When being there personally just isn’t an option, it’s your responsibility to designate a trusted friend or family member to manage things and sign the paperwork on your behalf.
If so, let the movers and mini-storage staff know this before moving out.
Leave your storage unit clean and free of debris
Storage contracts require renters to clean out their units after removing their items.
This is usually as easy as sweeping and disposing of old boxes and other refuse.
It only takes a few minutes, and leaving your unit spic and span will ensure that you get your deposit back.
For more helpful long-term storage tips, check out this post.
Frequently asked questions (faqs)
What is the first thing you should do before moving out of a self-storage unit?
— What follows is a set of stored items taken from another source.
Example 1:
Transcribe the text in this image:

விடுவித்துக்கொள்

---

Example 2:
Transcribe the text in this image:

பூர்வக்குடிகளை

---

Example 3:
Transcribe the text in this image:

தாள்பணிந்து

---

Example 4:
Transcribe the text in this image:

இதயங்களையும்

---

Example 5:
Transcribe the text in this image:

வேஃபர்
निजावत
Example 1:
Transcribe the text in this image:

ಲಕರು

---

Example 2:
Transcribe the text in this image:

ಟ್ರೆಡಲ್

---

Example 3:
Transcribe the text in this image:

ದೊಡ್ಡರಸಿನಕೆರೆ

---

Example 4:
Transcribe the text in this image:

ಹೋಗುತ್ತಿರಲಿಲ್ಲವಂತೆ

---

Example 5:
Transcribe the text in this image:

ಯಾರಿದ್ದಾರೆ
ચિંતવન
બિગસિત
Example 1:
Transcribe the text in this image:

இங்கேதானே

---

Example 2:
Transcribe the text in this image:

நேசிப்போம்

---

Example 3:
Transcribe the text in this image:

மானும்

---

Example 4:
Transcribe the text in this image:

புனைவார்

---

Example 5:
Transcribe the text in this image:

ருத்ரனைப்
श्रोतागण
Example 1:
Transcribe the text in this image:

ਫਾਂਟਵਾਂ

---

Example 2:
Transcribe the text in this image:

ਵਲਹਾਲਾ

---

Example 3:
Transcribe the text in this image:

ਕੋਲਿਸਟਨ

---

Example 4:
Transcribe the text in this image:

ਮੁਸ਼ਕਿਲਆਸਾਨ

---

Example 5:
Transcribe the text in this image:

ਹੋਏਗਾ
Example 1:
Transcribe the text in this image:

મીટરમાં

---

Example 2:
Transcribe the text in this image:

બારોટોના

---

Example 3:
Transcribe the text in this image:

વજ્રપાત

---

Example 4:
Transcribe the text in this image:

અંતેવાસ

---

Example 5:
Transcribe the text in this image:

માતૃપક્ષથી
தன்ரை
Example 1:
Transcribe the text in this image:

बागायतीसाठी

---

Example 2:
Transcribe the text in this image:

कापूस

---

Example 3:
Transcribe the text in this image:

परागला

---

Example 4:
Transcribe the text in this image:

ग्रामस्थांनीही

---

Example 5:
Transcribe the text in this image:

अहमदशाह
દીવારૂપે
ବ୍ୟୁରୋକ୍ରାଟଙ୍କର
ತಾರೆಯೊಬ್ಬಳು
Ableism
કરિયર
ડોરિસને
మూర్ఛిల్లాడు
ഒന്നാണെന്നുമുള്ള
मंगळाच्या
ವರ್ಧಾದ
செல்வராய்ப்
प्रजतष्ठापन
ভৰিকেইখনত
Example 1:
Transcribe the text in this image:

Once you’ve decided to vacate your unit, notify the storage facility management of your move date. Then ask them for a checklist to ensure you don’t overlook anything that will prevent them from returning your security deposit.
How many moving boxes will I need?
Since most of the items in your storage unit are probably already packed, you shouldn’t need too many extra boxes. However, some damaged cartons will need to be retaped or repacked. Professional movers will help repack loose items, but you’ll be charged for their labor and for each box they use.
What is the cost of a storage unit?
Prices vary based on location, demand, and the length of your storage contract, but on average small 5′ x 5′ units cost between $60 and $75 per month, while climate-controlled 10′ x 20′ units can cost well over $200 per month.
How many items will fit in a storage unit?
Assuming you’ve packed well and can stack your items efficiently, standard 10′ x 10′ units can generally hold two or three rooms worth of furniture. Always use your company’s storage unit size chart as a guide, but it’s wise to assume that you’ll need more space than they say you will.
What is the cost of the first month’s rent to move into a storage unit?
Though many storage unit providers advertise low move-in costs, they often exclude hidden fees like mandatory insurance and locks.
Can I live in a storage unit?
No, living in a storage unit is illegal. If caught residing in one, you’ll be evicted and perhaps reported to the authorities. It’s better to consider a cheap apartment in a bad part of town instead.